_Task prompt_.
Go through the entries and tally the lines containing the word "Fuente". Only the total is wanted.

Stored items
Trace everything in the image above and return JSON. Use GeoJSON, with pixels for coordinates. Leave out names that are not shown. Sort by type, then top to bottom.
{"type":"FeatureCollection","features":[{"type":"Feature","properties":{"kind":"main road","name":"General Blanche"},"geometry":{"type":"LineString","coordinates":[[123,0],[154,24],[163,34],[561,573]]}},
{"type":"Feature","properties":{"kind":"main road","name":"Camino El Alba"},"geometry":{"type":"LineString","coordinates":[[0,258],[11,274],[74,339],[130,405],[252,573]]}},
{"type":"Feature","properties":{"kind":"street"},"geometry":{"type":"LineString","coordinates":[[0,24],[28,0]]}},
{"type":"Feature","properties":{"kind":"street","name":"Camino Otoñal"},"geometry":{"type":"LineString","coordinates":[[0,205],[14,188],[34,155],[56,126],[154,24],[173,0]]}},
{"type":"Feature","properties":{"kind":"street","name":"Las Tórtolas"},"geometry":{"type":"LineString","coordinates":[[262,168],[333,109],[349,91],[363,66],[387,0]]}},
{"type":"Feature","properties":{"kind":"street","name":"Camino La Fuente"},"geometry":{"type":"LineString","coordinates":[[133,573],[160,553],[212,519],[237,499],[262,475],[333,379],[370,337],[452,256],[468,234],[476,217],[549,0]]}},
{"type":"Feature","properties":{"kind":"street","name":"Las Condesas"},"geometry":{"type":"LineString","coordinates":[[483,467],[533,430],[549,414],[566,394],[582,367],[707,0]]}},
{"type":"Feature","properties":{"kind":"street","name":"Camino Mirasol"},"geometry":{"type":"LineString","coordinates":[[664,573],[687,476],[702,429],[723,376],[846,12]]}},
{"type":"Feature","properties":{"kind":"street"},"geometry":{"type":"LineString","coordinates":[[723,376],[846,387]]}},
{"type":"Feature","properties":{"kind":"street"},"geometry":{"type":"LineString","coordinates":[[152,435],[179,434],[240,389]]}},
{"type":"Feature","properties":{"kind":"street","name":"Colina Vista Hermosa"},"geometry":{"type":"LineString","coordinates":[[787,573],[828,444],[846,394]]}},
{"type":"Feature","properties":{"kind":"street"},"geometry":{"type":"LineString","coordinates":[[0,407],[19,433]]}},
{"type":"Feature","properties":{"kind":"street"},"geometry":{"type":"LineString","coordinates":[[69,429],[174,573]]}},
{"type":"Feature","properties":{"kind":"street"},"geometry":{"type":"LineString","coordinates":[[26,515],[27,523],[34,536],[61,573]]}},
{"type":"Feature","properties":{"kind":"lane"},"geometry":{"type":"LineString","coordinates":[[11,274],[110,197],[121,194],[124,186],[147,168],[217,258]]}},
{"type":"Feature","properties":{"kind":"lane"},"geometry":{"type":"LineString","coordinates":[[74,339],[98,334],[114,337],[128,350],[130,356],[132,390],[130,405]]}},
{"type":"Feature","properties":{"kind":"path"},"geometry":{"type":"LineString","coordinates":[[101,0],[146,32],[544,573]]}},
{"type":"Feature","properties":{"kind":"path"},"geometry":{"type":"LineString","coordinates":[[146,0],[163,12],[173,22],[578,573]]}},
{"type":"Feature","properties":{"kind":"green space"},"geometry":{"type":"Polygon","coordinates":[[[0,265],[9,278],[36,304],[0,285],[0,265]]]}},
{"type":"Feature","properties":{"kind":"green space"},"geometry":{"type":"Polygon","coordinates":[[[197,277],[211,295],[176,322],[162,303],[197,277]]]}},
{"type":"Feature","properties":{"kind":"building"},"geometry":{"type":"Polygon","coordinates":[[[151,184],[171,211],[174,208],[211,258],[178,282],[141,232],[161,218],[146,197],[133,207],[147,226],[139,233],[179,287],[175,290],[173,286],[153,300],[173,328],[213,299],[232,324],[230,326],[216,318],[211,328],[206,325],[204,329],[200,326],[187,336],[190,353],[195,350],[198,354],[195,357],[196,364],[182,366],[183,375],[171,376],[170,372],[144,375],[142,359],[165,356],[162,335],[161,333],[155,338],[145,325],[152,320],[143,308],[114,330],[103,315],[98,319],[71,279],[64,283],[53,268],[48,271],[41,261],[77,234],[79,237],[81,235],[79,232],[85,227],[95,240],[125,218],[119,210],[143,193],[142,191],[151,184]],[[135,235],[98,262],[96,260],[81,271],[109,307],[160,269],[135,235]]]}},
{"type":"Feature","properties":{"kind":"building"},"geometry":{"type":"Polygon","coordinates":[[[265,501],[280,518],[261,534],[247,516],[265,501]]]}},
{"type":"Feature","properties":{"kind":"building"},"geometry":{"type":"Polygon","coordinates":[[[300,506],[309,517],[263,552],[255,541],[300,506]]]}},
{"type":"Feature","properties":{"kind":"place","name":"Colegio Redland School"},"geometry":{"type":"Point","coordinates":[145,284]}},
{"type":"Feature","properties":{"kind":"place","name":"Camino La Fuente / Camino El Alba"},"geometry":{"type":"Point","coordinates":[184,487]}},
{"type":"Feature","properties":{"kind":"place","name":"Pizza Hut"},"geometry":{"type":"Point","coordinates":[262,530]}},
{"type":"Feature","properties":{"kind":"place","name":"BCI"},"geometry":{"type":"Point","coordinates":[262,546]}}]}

_Written solution_.
2